## Texto fornecido:
= = =
Polícia Militar e as Atividades de Polícia Investigativa e
Judiciária
Polícia Militar e as Atividades de Polícia Investigativa e
Judiciária: Constitucionalidade? Introdução A Constituição
Federal de 1988 dispõe sobre segurança pública a partir do seu artigo 144,
estabelecendo que se trata de um direito e responsabilidade de todos, mas um
dever para o Estado. Em outras palavras, todo indivíduo tem o direito…
Polícia
Militar e as Atividades de Polícia Investigativa e Judiciária:
Constitucionalidade?
Introdução
A Constituição Federal de 1988 dispõe
sobre segurança pública a partir do seu artigo 144, estabelecendo que se trata
de um direito e responsabilidade de todos, mas um dever para o Estado. Em
outras palavras, todo indivíduo tem o direito fundamental à segurança e, sem
embargo, também tem o dever de auxiliar na sua promoção. Já no que se refere ao
Estado, não estamos diante de um direito, mas de uma obrigação, emanada do
próprio texto constitucional.
Assim,
com o objetivo de dar cumprimento a este mandado constitucional, o Estado se
vale dos seguintes órgãos: polícia federal, polícia rodoviária federal, polícia
ferroviária federal, polícias civis e polícias militares e corpos de bombeiro.
Destaque-se, todavia, que cada uma dessas instituições possui uma atribuição
constitucional específica, o que deve ser observado sob pena de caracterizar-se
uma ofensa à Constituição.
O
objetivo desse estudo é discutir as atividades de polícia investigativa e
judiciária realizadas pela Polícia Militar, instituição de grande relevância
dentro do capítulo da segurança pública, mas que não tem atribuição para
prática desses atos, salvo em se tratando de infração militar.
Com
isso, reforçamos a necessidade de respeito e observância às regras legais e às
instituições, sendo a distribuição constitucional de funções extremamente
importante dentro de um Estado Democrático de Direito.
Polícia
Federal, Polícia Civil e Polícia Militar
Conforme
destacado acima, as atribuições constitucionais das polícias estão previstas no
artigo 144, da Constituição da República, mais especificamente nos §§ 1°, 4° e
5°, senão vejamos:
§
1º A polícia federal, instituída por lei como órgão permanente, organizado e
mantido pela União e estruturado em carreira, destina-se a: I – apurar
infrações penais contra a ordem política e social ou em detrimento de
bens, serviços e interesses da União ou de suas entidades autárquicas e
empresas públicas, assim como outras infrações cuja prática tenha repercussão
interestadual ou internacional e exija repressão uniforme, segundo se dispuser
em lei; II – prevenir e reprimir o tráfico ilícito de entorpecentes e drogas
afins, o contrabando e o descaminho, sem prejuízo da ação fazendária e de
outros órgãos públicos nas respectivas áreas de competência; III – exercer as
funções de polícia marítima, aeroportuária e de fronteiras; V – exercer, com
exclusividade, as funções de polícia judiciária da União. (grifamos)
= = =
## Objetivo:
Retome o texto sobre a Polícia Militar e as atividades de polícia investigativa e judiciária, continuando-o logo após o último trecho apresentado.
= = =
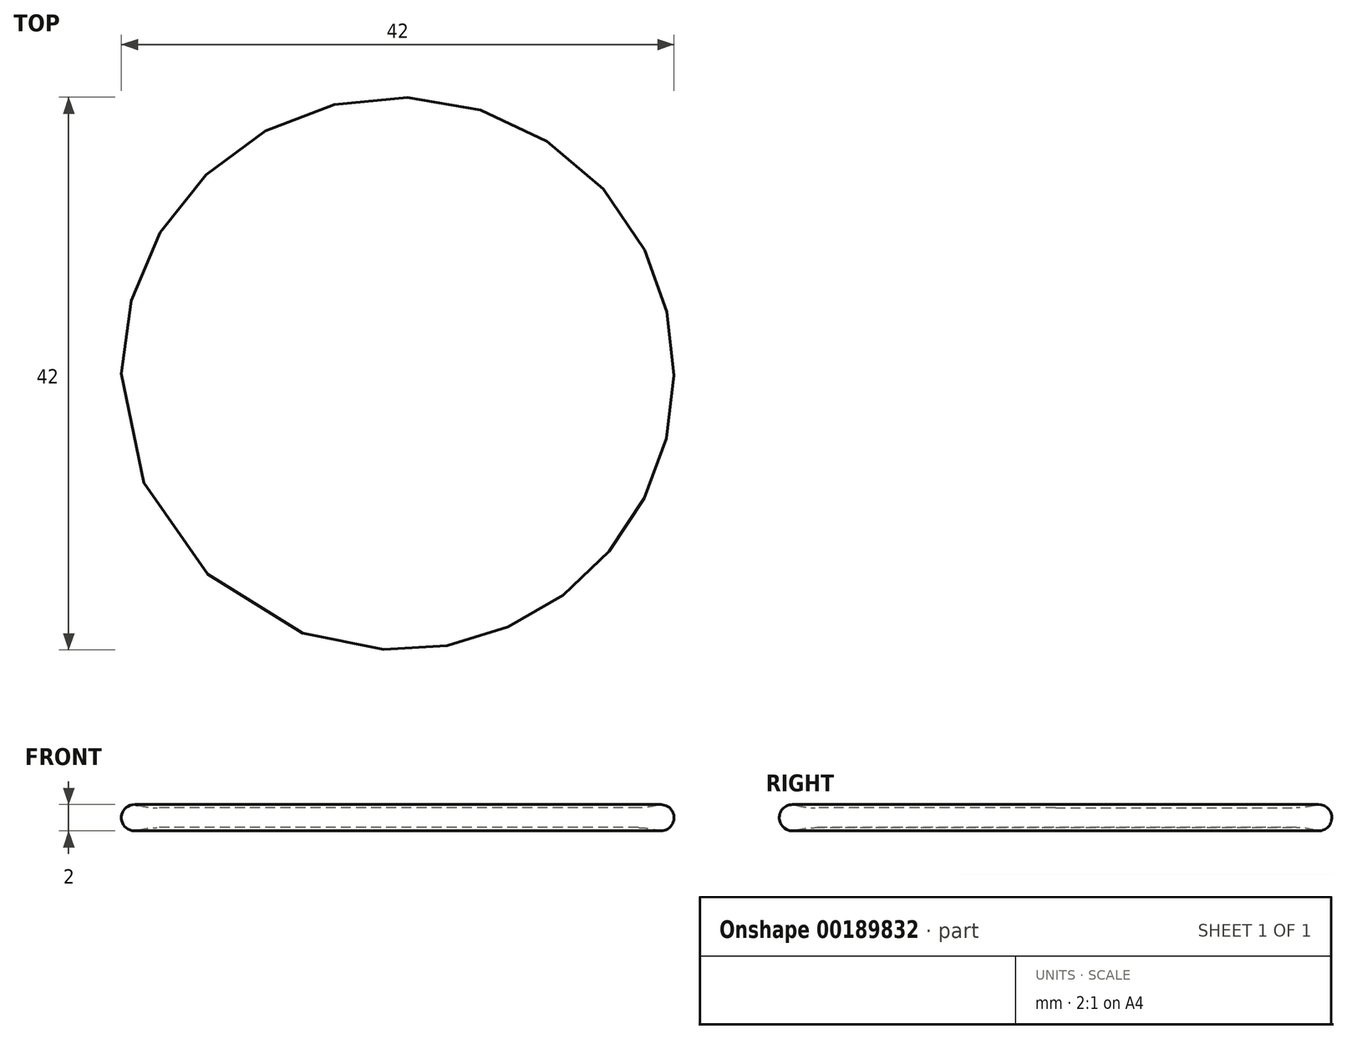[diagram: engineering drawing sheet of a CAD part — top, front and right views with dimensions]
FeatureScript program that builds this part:
annotation { "Feature Type Name" : "Feature", "Feature Type Description" : "" }
export const myFeature = defineFeature(function(context is Context, id is Id, definition is map)
    precondition{}
    {
        {
            var Q0;
            Q0=qCreatedBy(makeId("Top.planeOp"),FACE);
            var sketch = newSketch(context, id + "F0", { "sketchPlane" : qUnion([Q0])});
            skCircle(sketch, "E0", {"center": v(0, 0) * mm, "radius": 20 * mm});
            skSolve(sketch);
        }
        {
            var Q0;
            Q0=qCreatedBy(makeId("Front.planeOp"),FACE);
            var sketch = newSketch(context, id + "F1", { "sketchPlane" : qUnion([Q0])});
            skLineSegment(sketch, "E1.0", {"start": v(-20, 0) * mm, "end": v(20, 0) * mm});
            skCircle(sketch, "E2", {"center": v(-20, 0) * mm, "radius": 1 * mm});
            skSolve(sketch);
        }
        {
            var Q0;
            Q0=makeQuery(id+"F1.imprint","IMPRINT",FACE,{"disambiguationData":[TD([[makeQuery(id+"F1.imprint","IMPRINT",EDGE,{"derivedFrom":sQuery(id+"F1.wireOp",EDGE,"E2")}),1.0]])]});
            var Q1;
            Q1=sQuery(id+"F0.wireOp",EDGE,"E0");
            revolve(context, id + "F2", {"entities" : qUnion([Q0]), "axis" : qUnion([Q1]), "revolveType" : RevolveType.FULL});
        }
        {
            var Q0;
            Q0=makeQuery(id+"F0.imprint","IMPRINT",FACE,{"disambiguationData":[TD([[makeQuery(id+"F0.imprint","IMPRINT",EDGE,{"derivedFrom":sQuery(id+"F0.wireOp",EDGE,"E0")}),1.0]])]});
            extrude(context, id + "F3", {"entities" : qUnion([Q0]), "operationType" : NewBodyOperationType.ADD, "depth" : .75 * mm, "hasSecondDirection" : true, "secondDirectionOppositeDirection" : true, "secondDirectionDepth" : .75 * mm});
        }
        {
            var Q0;
            Q0=makeQuery(id+"F3.boolean.opBoolean","INTERSECT",EDGE,{"derivedFrom":[makeQuery(id+"F2.opRevolve","SWEPT_FACE",FACE,{"disambiguationData":[OSD([sQuery(id+"F1.wireOp",EDGE,"E2")])]}),makeQuery(id+"F3.opExtrude","CAP_FACE",FACE,{"disambiguationData":[OSD([sQuery(id+"F0.wireOp",EDGE,"E0")])],"isStart":false})]});
            var Q1;
            Q1=makeQuery(id+"F3.boolean.opBoolean","INTERSECT",EDGE,{"derivedFrom":[makeQuery(id+"F2.opRevolve","SWEPT_FACE",FACE,{"disambiguationData":[OSD([sQuery(id+"F1.wireOp",EDGE,"E2")])]}),makeQuery(id+"F3.opExtrude","CAP_FACE",FACE,{"disambiguationData":[OSD([sQuery(id+"F0.wireOp",EDGE,"E0")])],"isStart":true})]});
            fillet(context, id + "F4", {"entities" : qUnion([Q0, Q1]), "radius" : 5 * mm, "tangentPropagation" : true, "allowEdgeOverflow" : false});
        }
    });
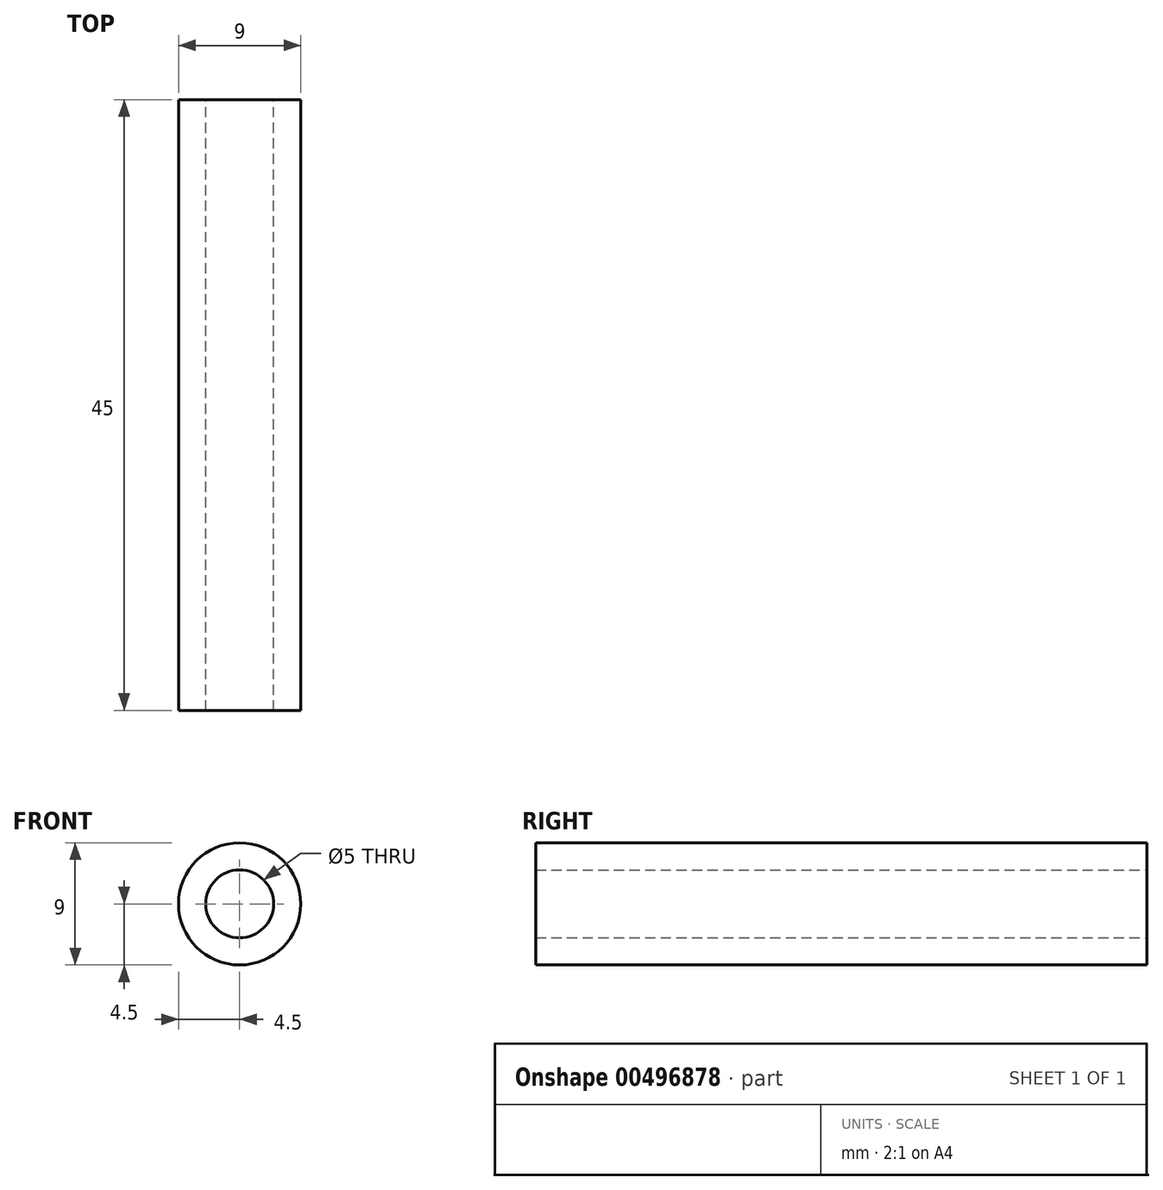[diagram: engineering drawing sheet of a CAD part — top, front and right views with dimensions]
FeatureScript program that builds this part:
annotation { "Feature Type Name" : "Feature", "Feature Type Description" : "" }
export const myFeature = defineFeature(function(context is Context, id is Id, definition is map)
    precondition{}
    {
        {
            var Q0;
            Q0=qCreatedBy(makeId("Front.planeOp"),FACE);
            var sketch = newSketch(context, id + "F0", { "sketchPlane" : qUnion([Q0])});
            skCircle(sketch, "E0", {"center": v(0, 0) * mm, "radius": 4.5 * mm});
            skCircle(sketch, "E1", {"center": v(0, 0) * mm, "radius": 2.5 * mm});
            skSolve(sketch);
        }
        {
            var Q0;
            Q0=makeQuery(id+"F0.imprint","IMPRINT",FACE,{"disambiguationData":[TD([[makeQuery(id+"F0.imprint","IMPRINT",EDGE,{"derivedFrom":sQuery(id+"F0.wireOp",EDGE,"E0")}),1.0]])]});
            extrude(context, id + "F1", {"entities" : qUnion([Q0]), "depth" : 45 * mm});
        }
    });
= = =
## Resposta escrita:
§
4º – às polícias civis, dirigidas por delegados de polícia de carreira,
incumbem, ressalvada a competência da União, as funções de polícia judiciária e
a apuração de infrações penais, exceto as militares. (grifamos)
§
5º – às polícias militares cabem a polícia ostensiva e a preservação da
ordem pública; aos corpos de bombeiros militares, além das atribuições
definidas em lei, incumbe a execução de atividades de defesa civil. (grifamos)
Frente
ao exposto, percebemos que cabe à Polícia Militar a realização do patrulhamento
ostensivo, cujo objetivo é a preservação da ordem pública por meio de ações
preventivas, ou seja, aquelas praticadas antes da ocorrência do evento
criminoso. Às Polícias Civil e Federal, por outro lado, cabem as funções de
polícia judiciária e a apuração de infrações penais.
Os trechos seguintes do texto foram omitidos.